Üç yerde yalanın caiz olmasının belli bir takım şartları var mıdır?
Üç yerde yalanın caiz olmasının belli bir takım şartları var mıdır?
“İnsanların arasını düzeltmek maksadıyla birinden ötekine hayırlı sözler taşıyan veya hayır konuşan yalancı sayılmaz.”[1]
“Yalan, yalnız üç yerde câizdir: Koca, karısını memnun etmek için, savaşta ve insanları birbiriyle barıştırmak için.”[2]
Bu ve benzeri hadislere dayanarak, bu üç yerde yalan söylemenin caiz olduğunda ihtilaf yoktur. Ancak bu yerlerde söylenilebilecek yalanın nasıl olduğu konusunda görüş ayrılığı vardır:
1) Bazı alimlere göre bu üç yerde yalan mutlak surette caizdir. Bunların dışında da maslahâta binaen caiz olabilir. Kendisine sığınan birini öldürmek için soran bir zalime; “bilmiyorum” demek ittifakla vaciptir. İbrahim (a.s) putlar için; “Onları büyükleri kırdı, ben hastayım” demişti.[3] Karısını elinden almak isteyen zalimlere de onun kızkardeşi olduğunu söylemiş (içinden de dinde kardeşi olduğunu kastetmişti) denir.[4]
2) Diğer bazı alimlere göre yalan sadece bu üç yerde ve ancak Hz. İbrahim’in (a.s) sözünde olduğu gibi doğruya da ihtimali olacak şekilde tevriyeli caiz olabilir.

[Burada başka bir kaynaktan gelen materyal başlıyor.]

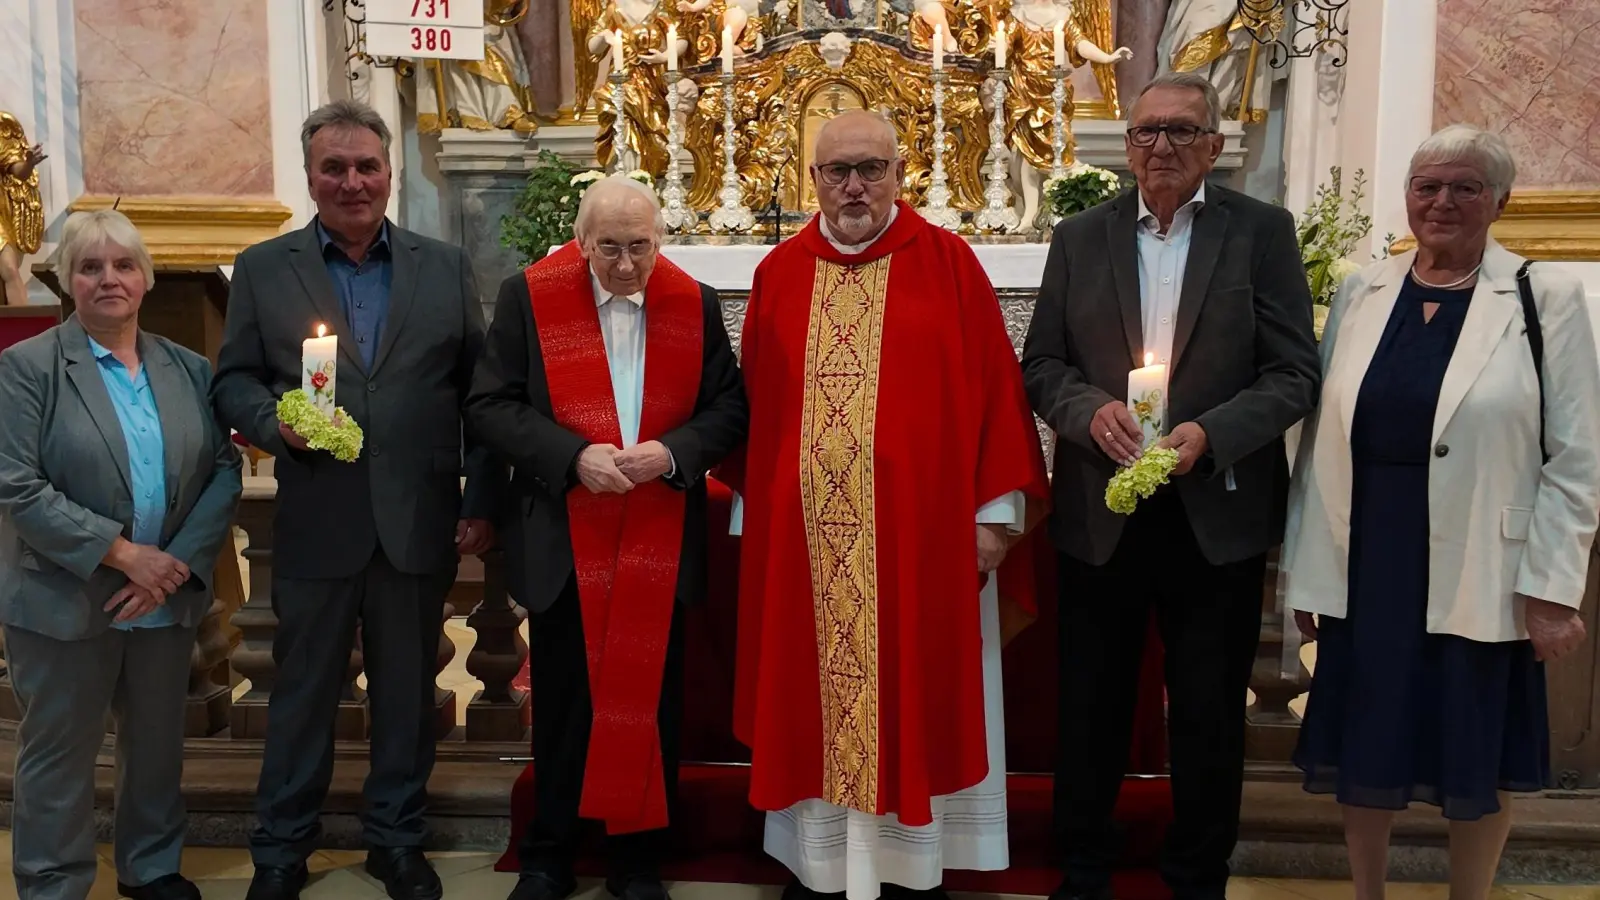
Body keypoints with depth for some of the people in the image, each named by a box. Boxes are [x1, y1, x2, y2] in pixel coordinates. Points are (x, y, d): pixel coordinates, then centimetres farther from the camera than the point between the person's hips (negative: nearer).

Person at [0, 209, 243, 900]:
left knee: (158, 743, 17)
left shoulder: (189, 369, 5)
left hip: (167, 598, 4)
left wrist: (179, 563, -13)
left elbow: (224, 470, 0)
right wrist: (123, 554, -19)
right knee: (59, 753, 9)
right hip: (65, 600, -4)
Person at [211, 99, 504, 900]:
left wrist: (483, 501, 0)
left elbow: (479, 391, 5)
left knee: (407, 692, 12)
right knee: (302, 693, 11)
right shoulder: (262, 269, 6)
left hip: (420, 524, 1)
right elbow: (232, 382, 4)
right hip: (315, 525, 0)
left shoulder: (445, 267, 7)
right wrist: (276, 422, -18)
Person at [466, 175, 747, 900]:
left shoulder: (695, 306, 2)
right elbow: (490, 404, -6)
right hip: (563, 544, -1)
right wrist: (574, 455, -19)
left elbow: (729, 406, 2)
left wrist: (673, 453, -16)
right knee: (562, 705, 11)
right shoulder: (528, 297, -3)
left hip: (661, 546, 1)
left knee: (650, 704, 10)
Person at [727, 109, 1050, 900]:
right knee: (815, 695, 10)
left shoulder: (948, 263, -1)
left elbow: (992, 383, -3)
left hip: (921, 527, -2)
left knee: (910, 695, 7)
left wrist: (996, 508, -7)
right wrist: (749, 508, 9)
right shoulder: (778, 274, 7)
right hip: (804, 534, 3)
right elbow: (755, 403, 10)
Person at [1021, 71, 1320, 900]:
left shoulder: (1263, 231, 0)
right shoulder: (1079, 237, 6)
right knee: (1090, 711, 13)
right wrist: (1092, 410, -16)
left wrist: (1210, 434, -20)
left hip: (1217, 514, -1)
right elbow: (1041, 363, 4)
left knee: (1210, 718, 11)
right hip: (1099, 513, 2)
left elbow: (1295, 372, -5)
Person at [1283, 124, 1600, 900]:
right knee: (1365, 750, 13)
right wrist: (1306, 570, 3)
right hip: (1366, 569, 3)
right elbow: (1322, 439, 5)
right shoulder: (1361, 292, 5)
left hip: (1480, 577, -3)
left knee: (1477, 761, 12)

Meselâ koca, karısına elbise, mobilya vs. sözü verir, içinden de; “imkân bulursam günün birinde alabilirim” diye düşünür. Harpte ise düşmana meselâ, “baş komutanınız öldü” der, bununla daha önce ölen komutanlarını kasteder vs…[5]
Görüldüğü gibi, üç yerde yalan konuşmanın câiz olduğuna dair açık bir istisnâ vardır. Yalnız, bütün bu durumlarda bile, doğru söyleyerek ihtiyaç giderilecekse, yalana mürâcaat edilmemelidir.

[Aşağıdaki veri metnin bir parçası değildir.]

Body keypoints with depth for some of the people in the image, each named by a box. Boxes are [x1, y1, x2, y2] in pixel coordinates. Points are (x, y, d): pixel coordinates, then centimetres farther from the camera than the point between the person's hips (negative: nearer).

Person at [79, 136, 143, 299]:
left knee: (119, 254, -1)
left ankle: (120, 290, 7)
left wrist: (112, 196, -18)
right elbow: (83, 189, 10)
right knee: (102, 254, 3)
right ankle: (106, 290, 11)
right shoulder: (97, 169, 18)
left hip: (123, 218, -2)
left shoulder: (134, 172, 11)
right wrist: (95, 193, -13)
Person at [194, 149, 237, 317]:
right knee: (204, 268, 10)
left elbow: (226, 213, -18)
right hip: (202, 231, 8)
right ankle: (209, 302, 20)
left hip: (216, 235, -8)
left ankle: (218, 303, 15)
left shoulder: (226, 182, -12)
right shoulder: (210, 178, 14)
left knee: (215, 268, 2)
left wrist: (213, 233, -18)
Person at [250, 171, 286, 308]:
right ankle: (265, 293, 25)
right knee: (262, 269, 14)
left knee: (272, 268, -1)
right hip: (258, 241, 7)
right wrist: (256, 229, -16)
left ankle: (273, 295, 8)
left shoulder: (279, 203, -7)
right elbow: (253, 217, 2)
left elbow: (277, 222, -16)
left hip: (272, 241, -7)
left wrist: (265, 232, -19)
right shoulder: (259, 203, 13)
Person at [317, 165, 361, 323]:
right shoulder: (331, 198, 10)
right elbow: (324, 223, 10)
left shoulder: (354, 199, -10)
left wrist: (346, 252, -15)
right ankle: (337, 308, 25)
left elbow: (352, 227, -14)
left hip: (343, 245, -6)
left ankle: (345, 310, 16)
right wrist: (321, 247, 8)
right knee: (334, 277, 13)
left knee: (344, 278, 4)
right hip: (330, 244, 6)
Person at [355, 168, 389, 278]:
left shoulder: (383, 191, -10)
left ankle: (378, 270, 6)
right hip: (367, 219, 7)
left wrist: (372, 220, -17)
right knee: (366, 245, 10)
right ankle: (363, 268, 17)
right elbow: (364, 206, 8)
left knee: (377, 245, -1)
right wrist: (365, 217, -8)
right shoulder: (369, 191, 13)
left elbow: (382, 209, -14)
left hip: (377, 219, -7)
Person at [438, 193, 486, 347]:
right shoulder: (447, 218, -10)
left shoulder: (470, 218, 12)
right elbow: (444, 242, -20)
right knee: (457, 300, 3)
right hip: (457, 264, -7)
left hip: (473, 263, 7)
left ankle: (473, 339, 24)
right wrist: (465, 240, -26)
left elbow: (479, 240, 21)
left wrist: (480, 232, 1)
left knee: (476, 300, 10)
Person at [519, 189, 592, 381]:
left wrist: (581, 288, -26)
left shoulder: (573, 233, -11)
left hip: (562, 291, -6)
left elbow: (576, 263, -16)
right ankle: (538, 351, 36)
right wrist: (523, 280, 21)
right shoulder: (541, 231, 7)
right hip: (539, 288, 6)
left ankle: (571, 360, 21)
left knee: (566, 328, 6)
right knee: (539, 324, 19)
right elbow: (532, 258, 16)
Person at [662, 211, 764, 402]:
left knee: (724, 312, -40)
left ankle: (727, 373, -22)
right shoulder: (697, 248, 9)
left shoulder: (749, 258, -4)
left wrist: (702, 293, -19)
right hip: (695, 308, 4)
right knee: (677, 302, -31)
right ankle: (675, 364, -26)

Yalan kapısı, mecbur olmadan hiç aralanmamalı, şeytanın bu yalancı ağız kapısından kalbe girip orayı işgal etmesine fırsat verilmemelidir. Bu üç yerin dışında kalıp da sahih maksat taşıyan yalanın da bunların hükmünde olduğu belirtilir.
Zâlim bir kimseden parasını, malını, canını korumak için yalan söylemek, İslâm’ın hükümleriyle hükmetmeyen devlet yönetimine ve zulmedecek güçlere karşı müslümanlara zarar verecek bilgiler vermemek için, meselâ çocuğu eğitmek için gerekli korkutma, caydırma ve sakındırma amacıyla, yani, yalandan daha büyük günahlara, kötülük ve zararlara engel olmak için başka çözüm yoksa, ifsâd değil; ıslah amaçlı yalana mürâcaat etmek mubahtır.

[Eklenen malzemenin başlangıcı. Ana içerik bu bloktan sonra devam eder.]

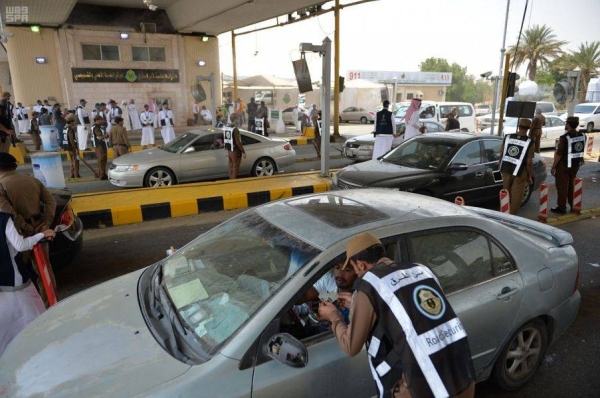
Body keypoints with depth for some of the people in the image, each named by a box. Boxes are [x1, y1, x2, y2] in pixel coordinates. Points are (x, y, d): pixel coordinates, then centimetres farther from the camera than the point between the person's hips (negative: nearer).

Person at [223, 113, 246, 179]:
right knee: (235, 168, 1)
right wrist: (243, 152, -16)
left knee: (231, 168, 16)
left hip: (229, 151, 8)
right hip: (235, 151, -8)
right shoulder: (235, 129, -21)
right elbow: (238, 142, -22)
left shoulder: (226, 128, 6)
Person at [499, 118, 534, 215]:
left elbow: (501, 153, 5)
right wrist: (530, 176, -1)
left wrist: (502, 166, 20)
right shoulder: (529, 142, -13)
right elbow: (529, 162, -12)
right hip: (520, 172, -4)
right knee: (516, 196, 7)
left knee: (506, 193, 19)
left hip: (506, 169, 4)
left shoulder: (507, 137, -4)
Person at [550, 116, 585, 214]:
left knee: (562, 187, 2)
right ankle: (573, 205, 26)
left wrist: (553, 166, -10)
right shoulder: (582, 136, 2)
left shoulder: (564, 137, -21)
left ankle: (561, 208, 7)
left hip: (564, 165, -7)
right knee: (571, 185, 19)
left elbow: (558, 154, -18)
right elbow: (582, 151, 12)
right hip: (576, 165, 7)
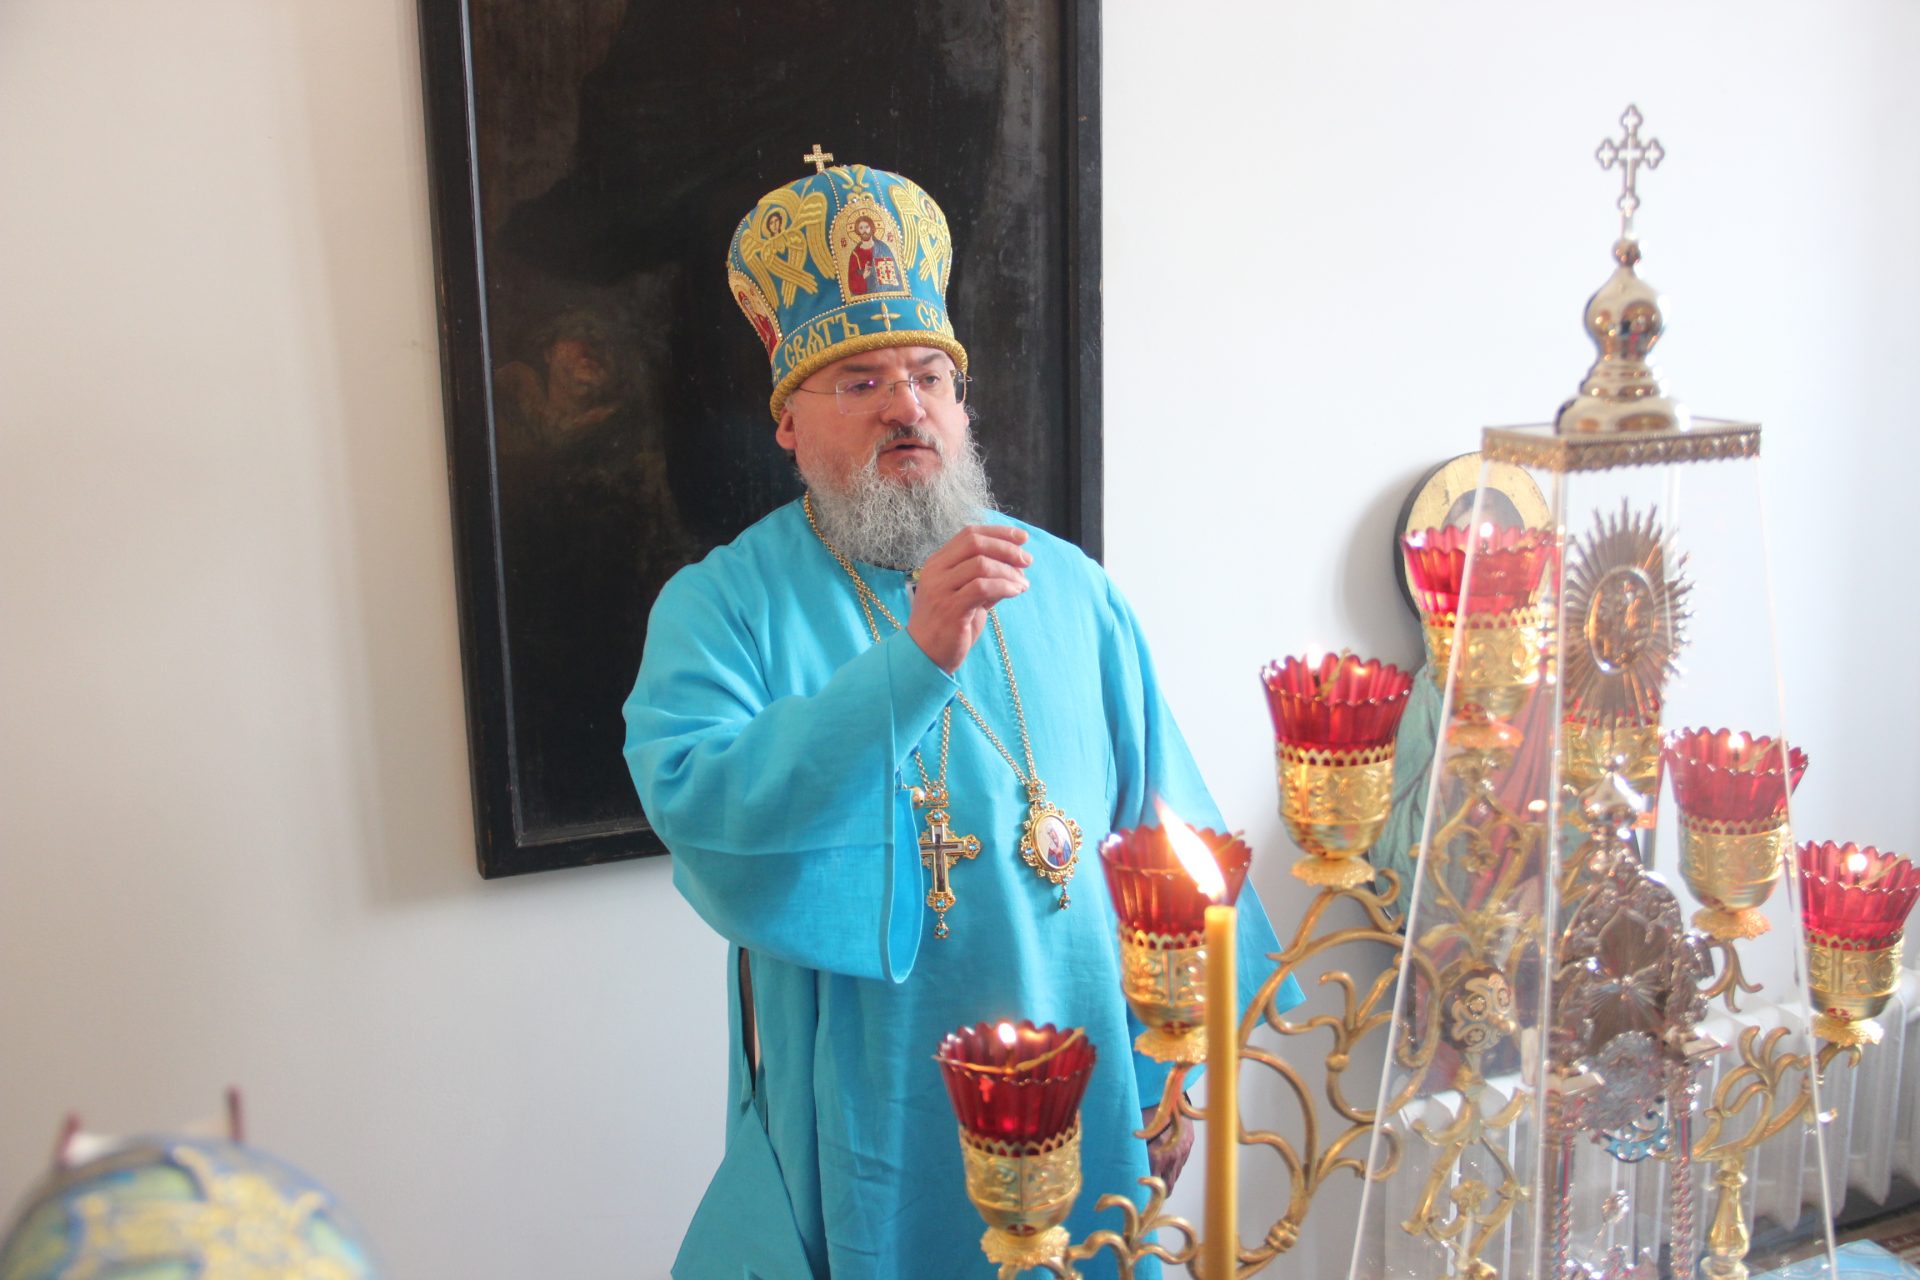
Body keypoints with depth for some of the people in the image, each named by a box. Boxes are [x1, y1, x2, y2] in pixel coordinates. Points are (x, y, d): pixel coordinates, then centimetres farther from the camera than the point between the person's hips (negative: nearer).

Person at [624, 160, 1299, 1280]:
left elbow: (1166, 839, 4)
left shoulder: (1069, 589, 1)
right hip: (859, 1132, -2)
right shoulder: (720, 606, -8)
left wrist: (1173, 1070, 5)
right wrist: (915, 660, -34)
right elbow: (700, 813, -26)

Tüm bunların da sınırı vardır, bu ruhsatlar istismar edilmemelidir. Meselâ, doğru söyleminin büyük mahzurları olduğu herhangi bir durumda, yalan söylemenin de mahzurları unutulmamalı, iki sakıncalıdan ehven olan tercih edilmelidir. İki tarafın sakıncaları da birbirine yakın ise, doğru tercih edilmelidir. Çünkü yalan, zarûretten veya çok mühim bir sebepten mubah sayılmıştır. Tercih sebebi olmayınca, iş aslına rücû eder; asıl olan şey, yalanda haramlık olduğundan, yalanda yasaklık devreye girer. Maksatları ve sakıncaları ölçmek zor olduğu için, imkân nisbetinde yalandan kaçınmalıdır.
Kaynakça:
[1] Buhârî, Sulh 2; Müslim, Birr 101, hadis no: 2605
[2] Tirmizî, Birr 26, hadis no: 2003; Ebû Dâvud, Edeb 58, hadis no: 1921
[3] 21/63
[4] Buhari, Enbiya 8; Müsned, NI/244
[5] El-Mubarekfûrî, Tuhfetü1-Ahvezi, VI/69; Tecrid, IX/112 vd.